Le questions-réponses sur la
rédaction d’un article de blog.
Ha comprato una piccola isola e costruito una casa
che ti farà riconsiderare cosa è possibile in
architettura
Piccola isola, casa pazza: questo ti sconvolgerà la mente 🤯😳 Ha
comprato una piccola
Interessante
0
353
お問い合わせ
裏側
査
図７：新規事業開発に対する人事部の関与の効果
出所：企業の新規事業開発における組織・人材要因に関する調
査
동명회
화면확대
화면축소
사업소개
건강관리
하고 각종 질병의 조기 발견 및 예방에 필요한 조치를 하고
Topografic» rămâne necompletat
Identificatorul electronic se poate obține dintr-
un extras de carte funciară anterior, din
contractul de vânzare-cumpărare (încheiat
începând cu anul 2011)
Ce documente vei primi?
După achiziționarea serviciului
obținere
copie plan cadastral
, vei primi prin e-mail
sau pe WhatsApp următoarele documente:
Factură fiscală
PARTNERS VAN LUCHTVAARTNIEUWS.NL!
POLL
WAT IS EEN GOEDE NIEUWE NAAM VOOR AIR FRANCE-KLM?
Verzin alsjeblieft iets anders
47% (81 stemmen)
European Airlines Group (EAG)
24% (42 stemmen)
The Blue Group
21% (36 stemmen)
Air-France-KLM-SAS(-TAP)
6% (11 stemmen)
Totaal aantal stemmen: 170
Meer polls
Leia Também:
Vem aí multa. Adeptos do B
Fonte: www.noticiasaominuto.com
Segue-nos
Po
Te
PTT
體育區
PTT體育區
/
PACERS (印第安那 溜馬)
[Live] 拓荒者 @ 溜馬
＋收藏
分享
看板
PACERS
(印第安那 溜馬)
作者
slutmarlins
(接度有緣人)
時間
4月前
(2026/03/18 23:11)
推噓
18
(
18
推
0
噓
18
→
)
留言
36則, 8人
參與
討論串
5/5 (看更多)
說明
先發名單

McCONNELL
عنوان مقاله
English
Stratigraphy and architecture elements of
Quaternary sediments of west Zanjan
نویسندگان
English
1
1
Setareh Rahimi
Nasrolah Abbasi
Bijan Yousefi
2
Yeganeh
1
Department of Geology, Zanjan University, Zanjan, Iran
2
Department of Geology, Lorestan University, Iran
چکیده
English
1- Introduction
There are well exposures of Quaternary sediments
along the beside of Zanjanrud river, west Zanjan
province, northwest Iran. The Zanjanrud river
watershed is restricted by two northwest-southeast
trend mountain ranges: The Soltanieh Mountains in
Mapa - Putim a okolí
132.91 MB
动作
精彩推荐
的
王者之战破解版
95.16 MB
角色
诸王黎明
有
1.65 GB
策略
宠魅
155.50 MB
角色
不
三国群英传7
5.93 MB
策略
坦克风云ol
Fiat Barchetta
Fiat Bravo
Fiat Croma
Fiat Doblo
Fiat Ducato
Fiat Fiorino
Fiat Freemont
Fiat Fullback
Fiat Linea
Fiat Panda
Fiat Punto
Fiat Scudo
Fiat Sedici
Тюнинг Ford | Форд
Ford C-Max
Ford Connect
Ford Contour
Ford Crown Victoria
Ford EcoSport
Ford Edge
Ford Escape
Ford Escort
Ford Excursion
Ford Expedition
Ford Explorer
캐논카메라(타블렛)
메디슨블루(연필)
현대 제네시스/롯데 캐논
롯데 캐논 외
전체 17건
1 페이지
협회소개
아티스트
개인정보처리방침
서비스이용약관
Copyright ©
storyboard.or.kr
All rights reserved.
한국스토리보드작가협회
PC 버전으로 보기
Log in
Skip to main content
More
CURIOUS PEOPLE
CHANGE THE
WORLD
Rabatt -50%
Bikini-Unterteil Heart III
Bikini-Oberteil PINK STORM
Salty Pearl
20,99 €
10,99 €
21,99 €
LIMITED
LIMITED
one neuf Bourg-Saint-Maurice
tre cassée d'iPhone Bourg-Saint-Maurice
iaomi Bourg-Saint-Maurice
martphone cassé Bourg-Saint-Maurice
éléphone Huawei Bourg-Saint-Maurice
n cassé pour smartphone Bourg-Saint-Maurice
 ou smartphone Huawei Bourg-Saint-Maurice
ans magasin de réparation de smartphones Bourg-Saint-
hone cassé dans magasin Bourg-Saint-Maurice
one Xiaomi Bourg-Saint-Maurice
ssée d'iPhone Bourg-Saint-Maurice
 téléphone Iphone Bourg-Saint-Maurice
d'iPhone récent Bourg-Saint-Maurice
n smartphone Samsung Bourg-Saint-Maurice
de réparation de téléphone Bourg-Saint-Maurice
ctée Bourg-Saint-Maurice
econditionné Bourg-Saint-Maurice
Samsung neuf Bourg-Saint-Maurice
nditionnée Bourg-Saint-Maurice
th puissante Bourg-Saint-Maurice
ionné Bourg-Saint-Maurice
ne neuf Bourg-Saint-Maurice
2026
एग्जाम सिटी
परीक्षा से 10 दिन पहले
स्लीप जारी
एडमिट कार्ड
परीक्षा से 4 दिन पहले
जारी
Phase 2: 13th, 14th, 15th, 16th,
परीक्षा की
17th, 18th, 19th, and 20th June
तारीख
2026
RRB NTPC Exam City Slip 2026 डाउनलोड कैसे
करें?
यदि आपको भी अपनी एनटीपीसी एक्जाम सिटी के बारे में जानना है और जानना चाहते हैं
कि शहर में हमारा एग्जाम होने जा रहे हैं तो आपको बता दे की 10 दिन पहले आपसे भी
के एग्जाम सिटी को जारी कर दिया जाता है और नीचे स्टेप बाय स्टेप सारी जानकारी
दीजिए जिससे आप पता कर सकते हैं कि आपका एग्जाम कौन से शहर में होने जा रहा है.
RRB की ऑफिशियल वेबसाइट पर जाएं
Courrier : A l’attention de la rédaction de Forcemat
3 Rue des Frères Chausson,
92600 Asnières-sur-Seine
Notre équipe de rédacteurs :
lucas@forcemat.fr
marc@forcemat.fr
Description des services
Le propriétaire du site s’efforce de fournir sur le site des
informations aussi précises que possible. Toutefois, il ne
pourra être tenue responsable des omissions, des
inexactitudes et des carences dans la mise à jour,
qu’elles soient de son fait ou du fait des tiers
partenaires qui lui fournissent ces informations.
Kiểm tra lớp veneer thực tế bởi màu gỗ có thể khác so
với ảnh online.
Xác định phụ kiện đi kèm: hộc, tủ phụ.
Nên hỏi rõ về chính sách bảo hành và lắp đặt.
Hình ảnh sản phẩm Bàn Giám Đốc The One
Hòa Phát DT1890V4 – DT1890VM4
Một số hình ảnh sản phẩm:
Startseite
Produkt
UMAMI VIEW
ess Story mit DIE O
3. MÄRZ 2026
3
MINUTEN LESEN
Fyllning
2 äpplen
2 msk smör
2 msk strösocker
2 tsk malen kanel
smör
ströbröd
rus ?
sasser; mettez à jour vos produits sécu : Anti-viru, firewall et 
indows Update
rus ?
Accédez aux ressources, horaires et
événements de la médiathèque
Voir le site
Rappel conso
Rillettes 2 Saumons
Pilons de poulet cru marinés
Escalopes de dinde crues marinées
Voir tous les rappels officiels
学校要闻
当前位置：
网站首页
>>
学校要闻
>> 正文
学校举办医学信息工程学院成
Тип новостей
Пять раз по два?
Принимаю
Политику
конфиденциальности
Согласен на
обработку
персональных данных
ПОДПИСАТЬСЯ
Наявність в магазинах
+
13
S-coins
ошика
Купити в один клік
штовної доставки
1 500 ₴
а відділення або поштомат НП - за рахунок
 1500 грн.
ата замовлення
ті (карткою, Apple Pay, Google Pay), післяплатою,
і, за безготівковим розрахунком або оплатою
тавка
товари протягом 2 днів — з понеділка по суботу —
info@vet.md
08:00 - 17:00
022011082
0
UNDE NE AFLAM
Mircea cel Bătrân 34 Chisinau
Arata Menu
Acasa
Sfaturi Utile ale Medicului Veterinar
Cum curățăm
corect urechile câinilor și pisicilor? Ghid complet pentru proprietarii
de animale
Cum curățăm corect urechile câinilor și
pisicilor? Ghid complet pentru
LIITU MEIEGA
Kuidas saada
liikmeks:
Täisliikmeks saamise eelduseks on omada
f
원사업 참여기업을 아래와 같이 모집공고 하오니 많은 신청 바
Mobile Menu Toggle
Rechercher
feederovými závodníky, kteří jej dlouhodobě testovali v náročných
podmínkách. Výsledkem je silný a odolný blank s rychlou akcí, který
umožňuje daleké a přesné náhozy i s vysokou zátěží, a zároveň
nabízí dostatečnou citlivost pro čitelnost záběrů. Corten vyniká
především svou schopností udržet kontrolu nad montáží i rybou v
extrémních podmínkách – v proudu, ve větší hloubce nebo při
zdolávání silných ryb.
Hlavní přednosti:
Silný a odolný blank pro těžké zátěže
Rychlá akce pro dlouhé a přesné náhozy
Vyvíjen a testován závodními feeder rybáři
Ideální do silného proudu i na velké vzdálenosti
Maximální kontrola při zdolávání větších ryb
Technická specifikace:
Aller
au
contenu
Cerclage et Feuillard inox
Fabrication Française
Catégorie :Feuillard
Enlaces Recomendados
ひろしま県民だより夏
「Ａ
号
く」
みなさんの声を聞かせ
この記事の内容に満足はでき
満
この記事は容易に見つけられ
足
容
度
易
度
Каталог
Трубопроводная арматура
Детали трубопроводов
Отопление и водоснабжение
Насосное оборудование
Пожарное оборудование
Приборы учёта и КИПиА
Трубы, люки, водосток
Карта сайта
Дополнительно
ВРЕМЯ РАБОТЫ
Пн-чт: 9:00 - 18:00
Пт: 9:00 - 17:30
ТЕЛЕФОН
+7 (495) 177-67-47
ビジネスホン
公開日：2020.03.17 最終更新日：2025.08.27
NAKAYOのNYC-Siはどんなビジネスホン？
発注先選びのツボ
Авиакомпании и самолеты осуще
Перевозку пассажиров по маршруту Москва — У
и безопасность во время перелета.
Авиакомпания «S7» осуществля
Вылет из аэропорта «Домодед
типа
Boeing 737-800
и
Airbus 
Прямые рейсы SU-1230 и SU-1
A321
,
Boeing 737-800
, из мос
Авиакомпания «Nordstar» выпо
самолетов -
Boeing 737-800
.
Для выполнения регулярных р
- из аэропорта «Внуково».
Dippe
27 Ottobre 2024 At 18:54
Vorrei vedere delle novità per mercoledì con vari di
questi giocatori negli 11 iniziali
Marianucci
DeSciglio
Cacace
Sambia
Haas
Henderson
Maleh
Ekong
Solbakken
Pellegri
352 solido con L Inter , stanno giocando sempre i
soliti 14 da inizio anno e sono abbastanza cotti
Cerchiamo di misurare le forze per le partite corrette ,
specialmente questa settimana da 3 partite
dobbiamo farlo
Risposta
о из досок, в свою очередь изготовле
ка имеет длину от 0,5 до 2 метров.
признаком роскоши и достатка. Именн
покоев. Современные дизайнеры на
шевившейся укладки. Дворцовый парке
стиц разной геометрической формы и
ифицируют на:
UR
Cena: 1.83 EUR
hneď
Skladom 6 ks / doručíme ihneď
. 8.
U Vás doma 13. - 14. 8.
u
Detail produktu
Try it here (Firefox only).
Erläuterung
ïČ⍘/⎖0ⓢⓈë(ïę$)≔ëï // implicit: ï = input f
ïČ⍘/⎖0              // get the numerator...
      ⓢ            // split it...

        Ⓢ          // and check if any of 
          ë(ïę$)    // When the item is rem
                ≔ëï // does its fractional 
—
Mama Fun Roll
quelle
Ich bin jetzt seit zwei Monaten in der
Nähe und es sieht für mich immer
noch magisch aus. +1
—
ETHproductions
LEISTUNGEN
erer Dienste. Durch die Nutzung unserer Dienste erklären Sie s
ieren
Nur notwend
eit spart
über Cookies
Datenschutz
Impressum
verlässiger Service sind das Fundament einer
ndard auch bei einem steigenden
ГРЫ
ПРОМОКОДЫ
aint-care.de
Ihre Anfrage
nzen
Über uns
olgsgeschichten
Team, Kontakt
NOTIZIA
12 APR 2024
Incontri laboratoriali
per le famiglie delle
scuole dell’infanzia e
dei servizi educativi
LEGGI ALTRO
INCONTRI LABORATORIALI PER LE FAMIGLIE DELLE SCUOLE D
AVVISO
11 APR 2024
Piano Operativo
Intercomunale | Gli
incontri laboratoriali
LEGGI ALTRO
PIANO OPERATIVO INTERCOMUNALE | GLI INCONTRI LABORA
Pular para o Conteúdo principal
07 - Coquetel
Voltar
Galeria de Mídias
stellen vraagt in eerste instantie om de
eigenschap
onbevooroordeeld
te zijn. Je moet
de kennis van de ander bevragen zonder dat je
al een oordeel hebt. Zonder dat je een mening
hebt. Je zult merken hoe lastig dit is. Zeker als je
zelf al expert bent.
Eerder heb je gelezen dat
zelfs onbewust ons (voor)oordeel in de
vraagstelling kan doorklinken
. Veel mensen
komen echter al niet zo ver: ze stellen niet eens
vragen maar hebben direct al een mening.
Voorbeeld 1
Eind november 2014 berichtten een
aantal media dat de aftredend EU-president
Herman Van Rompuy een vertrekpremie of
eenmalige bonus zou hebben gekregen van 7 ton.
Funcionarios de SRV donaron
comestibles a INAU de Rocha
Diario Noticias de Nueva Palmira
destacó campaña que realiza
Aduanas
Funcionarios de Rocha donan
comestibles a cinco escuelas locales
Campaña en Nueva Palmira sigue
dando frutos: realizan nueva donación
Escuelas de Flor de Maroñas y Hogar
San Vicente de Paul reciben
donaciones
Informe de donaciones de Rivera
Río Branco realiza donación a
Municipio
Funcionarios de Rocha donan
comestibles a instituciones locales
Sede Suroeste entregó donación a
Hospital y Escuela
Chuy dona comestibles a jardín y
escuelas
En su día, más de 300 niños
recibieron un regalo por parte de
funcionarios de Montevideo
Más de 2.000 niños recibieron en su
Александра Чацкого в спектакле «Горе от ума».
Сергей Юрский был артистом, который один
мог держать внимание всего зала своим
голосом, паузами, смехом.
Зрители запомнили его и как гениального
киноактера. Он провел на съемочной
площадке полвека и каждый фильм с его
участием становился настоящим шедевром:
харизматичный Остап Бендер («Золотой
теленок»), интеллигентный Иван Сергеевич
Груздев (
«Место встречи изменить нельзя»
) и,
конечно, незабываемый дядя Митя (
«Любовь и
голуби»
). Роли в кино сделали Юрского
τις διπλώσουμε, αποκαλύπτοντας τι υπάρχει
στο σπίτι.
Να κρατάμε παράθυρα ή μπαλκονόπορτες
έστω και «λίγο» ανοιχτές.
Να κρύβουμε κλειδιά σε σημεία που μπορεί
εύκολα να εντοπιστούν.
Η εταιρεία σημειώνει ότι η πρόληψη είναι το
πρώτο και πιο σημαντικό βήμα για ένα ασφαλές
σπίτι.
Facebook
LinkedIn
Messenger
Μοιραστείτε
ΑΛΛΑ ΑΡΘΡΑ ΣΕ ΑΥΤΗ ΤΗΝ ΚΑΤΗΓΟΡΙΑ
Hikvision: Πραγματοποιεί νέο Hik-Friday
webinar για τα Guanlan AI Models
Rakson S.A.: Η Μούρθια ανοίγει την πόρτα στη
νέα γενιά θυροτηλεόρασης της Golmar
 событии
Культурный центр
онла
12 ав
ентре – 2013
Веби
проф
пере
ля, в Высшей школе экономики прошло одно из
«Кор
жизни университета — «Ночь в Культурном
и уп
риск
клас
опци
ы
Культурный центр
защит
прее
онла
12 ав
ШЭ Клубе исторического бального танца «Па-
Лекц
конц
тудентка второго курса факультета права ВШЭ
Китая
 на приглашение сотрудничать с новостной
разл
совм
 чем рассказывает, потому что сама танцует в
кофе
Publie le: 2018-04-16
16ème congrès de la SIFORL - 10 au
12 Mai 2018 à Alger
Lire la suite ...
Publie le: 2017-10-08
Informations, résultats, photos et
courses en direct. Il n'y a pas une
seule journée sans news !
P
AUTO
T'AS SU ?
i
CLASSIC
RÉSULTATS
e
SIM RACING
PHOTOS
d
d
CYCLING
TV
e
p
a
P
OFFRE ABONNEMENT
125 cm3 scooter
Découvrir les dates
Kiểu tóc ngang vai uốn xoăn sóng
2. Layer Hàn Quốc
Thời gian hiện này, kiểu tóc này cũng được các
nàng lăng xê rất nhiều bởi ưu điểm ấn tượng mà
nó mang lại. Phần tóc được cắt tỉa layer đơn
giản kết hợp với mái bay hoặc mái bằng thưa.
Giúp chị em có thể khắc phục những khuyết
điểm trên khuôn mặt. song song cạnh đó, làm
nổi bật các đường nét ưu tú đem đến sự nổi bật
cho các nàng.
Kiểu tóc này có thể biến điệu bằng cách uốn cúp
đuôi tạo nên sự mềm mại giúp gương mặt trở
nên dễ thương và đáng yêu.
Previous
□ □ □ □
Prompt
Arrange the records as a Markdown table with the columns Row and Text line, starting at the first line of the records and ending at the line that contains "PACERS (印第安那 溜馬)", with both of those lines included. Number each row and leave out blank lines.

Solution to this problem
| Row | Text line |
|---|---|
| 1 | Le questions-réponses sur la |
| 2 | rédaction d’un article de blog. |
| 3 | Ha comprato una piccola isola e costruito una casa |
| 4 | che ti farà riconsiderare cosa è possibile in |
| 5 | architettura |
| 6 | Piccola isola, casa pazza: questo ti sconvolgerà la mente 🤯😳 Ha |
| 7 | comprato una piccola |
| 8 | Interessante |
| 9 | 0 |
| 10 | 353 |
| 11 | お問い合わせ |
| 12 | 裏側 |
| 13 | 査 |
| 14 | 図７：新規事業開発に対する人事部の関与の効果 |
| 15 | 出所：企業の新規事業開発における組織・人材要因に関する調 |
| 16 | 査 |
| 17 | 동명회 |
| 18 | 화면확대 |
| 19 | 화면축소 |
| 20 | 사업소개 |
| 21 | 건강관리 |
| 22 | 하고 각종 질병의 조기 발견 및 예방에 필요한 조치를 하고 |
| 23 | Topografic» rămâne necompletat |
| 24 | Identificatorul electronic se poate obține dintr- |
| 25 | un extras de carte funciară anterior, din |
| 26 | contractul de vânzare-cumpărare (încheiat |
| 27 | începând cu anul 2011) |
| 28 | Ce documente vei primi? |
| 29 | După achiziționarea serviciului |
| 30 | obținere |
| 31 | copie plan cadastral |
| 32 | , vei primi prin e-mail |
| 33 | sau pe WhatsApp următoarele documente: |
| 34 | Factură fiscală |
| 35 | PARTNERS VAN LUCHTVAARTNIEUWS.NL! |
| 36 | POLL |
| 37 | WAT IS EEN GOEDE NIEUWE NAAM VOOR AIR FRANCE-KLM? |
| 38 | Verzin alsjeblieft iets anders |
| 39 | 47% (81 stemmen) |
| 40 | European Airlines Group (EAG) |
| 41 | 24% (42 stemmen) |
| 42 | The Blue Group |
| 43 | 21% (36 stemmen) |
| 44 | Air-France-KLM-SAS(-TAP) |
| 45 | 6% (11 stemmen) |
| 46 | Totaal aantal stemmen: 170 |
| 47 | Meer polls |
| 48 | Leia Também: |
| 49 | Vem aí multa. Adeptos do B |
| 50 | Fonte: www.noticiasaominuto.com |
| 51 | Segue-nos |
| 52 | Po |
| 53 | Te |
| 54 | PTT |
| 55 | 體育區 |
| 56 | PTT體育區 |
| 57 | / |
| 58 | PACERS (印第安那 溜馬) |